Neighbors of Ms. Velasquez, a single mother who lived in a four-story red-brick building on Steuben Street in the Clinton Hill neighborhood of Brooklyn, said she had two daughters, a 17-year-old, also named Bessy, and Kimberley, 14. She was an immigrant from Honduras who also worked as a cleaner for JetBlue Airways at La Guardia Airport.
“She was so busy,” said one neighbor, Joanna Colon, 26. “She would always come in, check on the girls and then run. She worked hard to give her daughters everything.”
Ms. Demetriou, who was known as Penny, moved to Astoria from Cyprus about seven years ago, said a friend, Effie Delimarkos Fletcher.

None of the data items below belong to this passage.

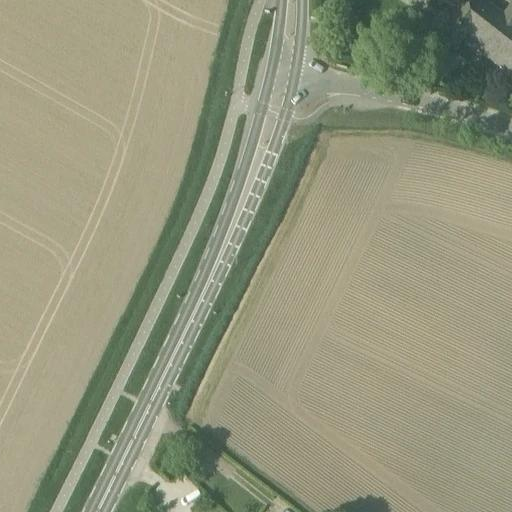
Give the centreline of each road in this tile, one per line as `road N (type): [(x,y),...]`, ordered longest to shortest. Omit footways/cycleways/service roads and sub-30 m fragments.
road 1 (secondary): [(98,511),(235,228),(285,71)]
road 2 (unclassified): [(511,129),(285,71)]
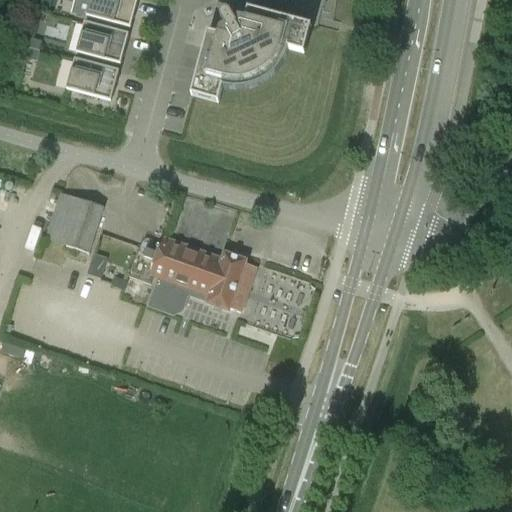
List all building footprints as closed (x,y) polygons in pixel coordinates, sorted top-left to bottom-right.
[(138,0),(75,0),(72,14),(131,29),(138,0)] [(305,56),(312,28),(248,10),(246,16),(237,13),(231,17),(230,15),(228,14),(227,14),(226,14),(224,15),(223,16),(222,17),(221,18),(221,19),(221,20),(221,21),(222,22),(216,26),(214,35),(208,34),(191,98),(219,105),(223,90),(228,91),(233,91),(238,91),(243,91),(248,90),(253,89),(257,87),(261,86),(265,83),(268,81),(272,78),(275,75),(278,72),(281,68),(284,64),(286,60),(288,56),(289,52),(305,56)] [(85,25),(77,55),(121,66),(129,37),(85,25)] [(40,52),(42,43),(33,41),(31,50),(40,52)] [(37,64),(40,53),(29,51),(27,61),(37,64)] [(119,73),(75,62),(68,91),(111,103),(119,73)] [(104,210),(61,195),(46,241),(89,255),(104,210)] [(139,249),(129,278),(151,286),(153,279),(158,280),(148,307),(169,315),(185,307),(190,291),(210,298),(208,304),(229,311),(229,309),(241,313),(257,268),(245,264),(246,262),(225,255),(223,260),(164,239),(158,255),(139,249)] [(127,283),(114,278),(111,287),(124,292),(127,283)]
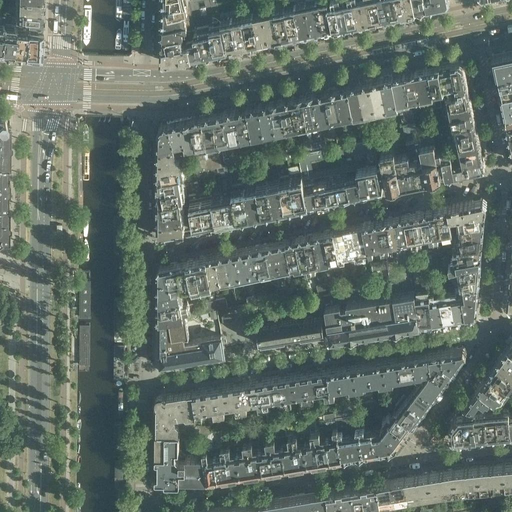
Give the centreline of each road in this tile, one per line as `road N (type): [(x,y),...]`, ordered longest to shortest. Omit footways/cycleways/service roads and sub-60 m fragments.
road 1 (residential): [(503,175),(148,248)]
road 2 (residential): [(145,384),(495,327)]
road 3 (tertiary): [(469,19),(223,71),(146,76)]
road 4 (tertiary): [(151,100),(473,36)]
road 5 (residential): [(398,463),(144,505)]
road 6 (secondary): [(37,490),(40,275)]
road 7 (secondary): [(40,275),(39,146),(51,97)]
road 8 (residential): [(495,327),(398,463)]
road 9 (residential): [(503,175),(495,327)]
road 10 (residential): [(151,100),(148,248)]
road 11 (residential): [(473,36),(503,175)]
road 12 (residential): [(148,248),(145,384)]
road 13 (residential): [(144,505),(145,384)]
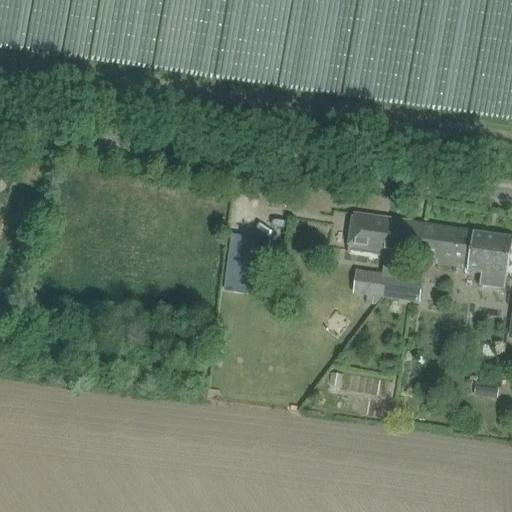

“She could find goodness in every situation,” said Ms. Fletcher, 28, speaking in the hallway of Ms. Demetriou’s apartment building on 35th Avenue. “She was the kind of friend that if you were a friend for a few months you were a friend for life.”
She had not been going out lately, working instead on her dissertation, but had attended a friend’s party Saturday night, Ms. Fletcher said.
“She was having such a good time, she convinced the other couple to stay a bit longer,” Ms. Fletcher said. “She had a really good time last night. We’re all hoping that was the last thing that was on her mind.”
Mr. Omar, whose name also appears in public records as Omar Daryush, was arrested in 2006 along with five other men after Thomas Whitney Jr., 24, of Hoboken, N.J., was found beaten on 19th Street near Avenue of the Americas in Chelsea. Investigators said Mr. Whitney had been with friends at a bar.
Initially, the investigation was stalled because the police were not immediately notified after the attack. Mr. Whitney, who was found on the ground without any identification, died 12 hours later.
A breakthrough in the case came after the police publicized surveillance images that showed three men on a shopping spree using Mr. Whitney’s credit cards. Mr. Omar and the others were arrested; he and two others were named as suspects in the killing and robbery, and the rest were considered suspects in criminal possession of stolen property.
Later newspaper accounts said the case could not proceed unless eyewitnesses came forward.